Publié le 13 nov. 2013
Sandra Lacut AGENCE FRANCE-PRESSE

«Pour moi c'est une icône, un chef d'oeuvre de l'artiste, l'un des très grands peintres du XXe siècle qui a fait école dans l'art du XXIe siècle», dit à l'AFP Florence de Botton, vice-présidente de Christie's France et spécialiste d'art contemporain qui a assisté à la vente.

«C'est comme une conversation entre deux artistes majeurs (Francis Bacon et Lucian Freud) qui se connaissaient très bien, tour à tour amis et ennemis comme souvent», ajoute-t-elle.

Composé de trois panneaux de près de 2 mètres sur 1,50 mètre chacun, ce triptyque représente Lucian Freud assis sur une chaise de face et de profil. Il a été exécuté en 1969, soit 25 ans après la rencontre des deux hommes à Londres. C'est désormais l'oeuvre d'art la plus chère au monde.

«Dans ce tableau vous avez l'impression que vous êtes en face d'une élévation, un peu comme dans les tableaux du XVIIIe siècle qui représentent une ascension. Quand on l'a montré au public, il était littéralement hypnotisé», raconte Mme de Botton.



Trois visages


Le triptyque, «disputé par deux enchérisseurs au téléphone et un autre dans la salle à New York, s'est vendu en six minutes et Christie's a décidé d'avancer l'ordre de passage du lot pendant la vente au vu de l'engouement du public», souligne-t-elle.

Ce succès «s'explique autant par sa qualité picturale, sa composition, ses couleurs, ses coups de brosse qui donnent une force extraordinaire à l'expressionnisme que parce qu'il réunit lui-même les deux artistes».

Elle précise: «c'est Lucian Freud grandeur nature avec un visage où se mélangent trois visages, le sien, celui de Francis Bacon et celui de George Dyer, le petit ami de Bacon».

Acquis par la galerie newyorkaise Acquavella, «les trois panneaux du triptyque ont été séparés pendant des années et difficiles à réunir» par le vendeur qui s'en séparait mardi à New York, «ce qui renforce encore sa valeur», souligne de son côté Cécile Debray, conservatrice et commissaire de la grande rétrospective Lucian Freud organisée au Centre Pompidou à Paris en 2010.

Pour cette experte, Bacon et Freud «sont peut-être les deux plus grands peintres britanniques contemporains».

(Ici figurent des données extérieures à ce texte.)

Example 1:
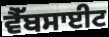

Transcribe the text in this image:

ਵੈੱਬਸਾਈਟ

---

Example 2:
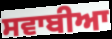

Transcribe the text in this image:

ਸਵਾਬੀਆ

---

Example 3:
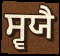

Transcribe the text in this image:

ਸ੍ਵਯੈ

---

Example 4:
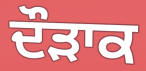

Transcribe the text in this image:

ਦੌੜਾਕ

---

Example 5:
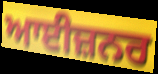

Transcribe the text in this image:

ਆਈਜ਼ਨਰ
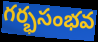
గర్భసంభవ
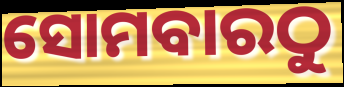
ସୋମବାରଠୁ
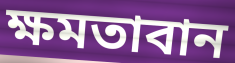
ক্ষমতাবান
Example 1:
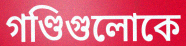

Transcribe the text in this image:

গণ্ডিগুলোকে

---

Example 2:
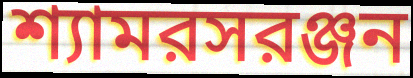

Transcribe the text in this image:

শ্যামরসরঞ্জন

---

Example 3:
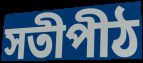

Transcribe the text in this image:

সতীপীঠ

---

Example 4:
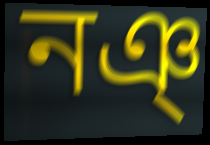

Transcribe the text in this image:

নঞ্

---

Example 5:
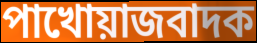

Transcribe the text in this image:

পাখোয়াজবাদক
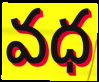
వధ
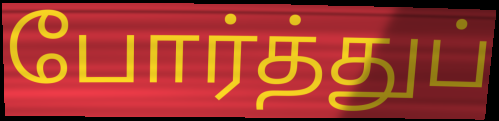
போர்த்துப்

«Freud, arrivé à l'âge de douze ans à Londres avec sa famille, était plus jeune que Bacon qui a été une sorte de mentor pour lui et qui l'a amené à une touche plus libérée et plus expressive», explique-t-elle.

«Leurs frasques ont défrayé la chronique dans les années 50 et 60. Bacon, homosexuel issu de l'aristocratie anglaise et Freud, hétérosexuel à la sexualité ambiguë, petit-fils de Sigmund Freud, naturalisé britannique grâce à son grand-père, ont tous les deux fréquenté la jet-set anglaise de l'époque et été de véritables nightclubbers», poursuit la spécialiste qui s'est rendu à plusieurs reprises chez Lucian Freud, décédé en 2011 à Londres.

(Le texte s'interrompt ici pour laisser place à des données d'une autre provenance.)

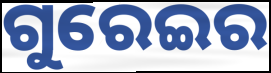
ଗୁରେଇର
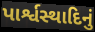
પાર્શ્વસ્થાદિનું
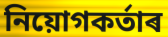
নিয়োগকৰ্তাৰ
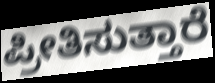
ಪ್ರೀತಿಸುತ್ತಾರೆ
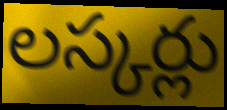
లస్కర్లు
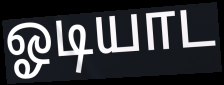
ஓடியாட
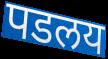
पडलय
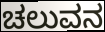
ಚಲುವನ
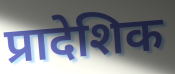
प्रादेशिक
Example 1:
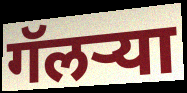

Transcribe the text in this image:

गॅलऱ्या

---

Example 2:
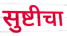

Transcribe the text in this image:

सुष्टीचा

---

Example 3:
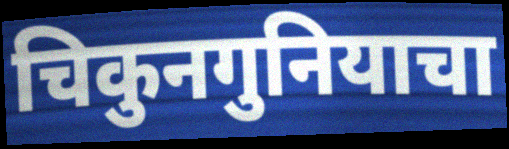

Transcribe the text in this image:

चिकुनगुनियाचा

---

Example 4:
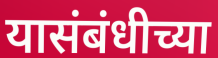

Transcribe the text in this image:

यासंबंधीच्या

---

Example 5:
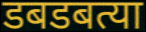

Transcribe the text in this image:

डबडबत्या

«Bacon était plus célèbre jusqu'à la fin des années 80 et exposé dans les musées alors que Freud n'exposait que dans les cercles amateurs. Mais peu à peu Freud a eu beaucoup de succès, et Bacon est sans doute devenu jaloux» ajoute Mme Debray.

Les deux peintres, dont la relation a toujours séduit les amateurs d'art, ont coupé les ponts pour des raisons demeurées obscures à la fin des années 80.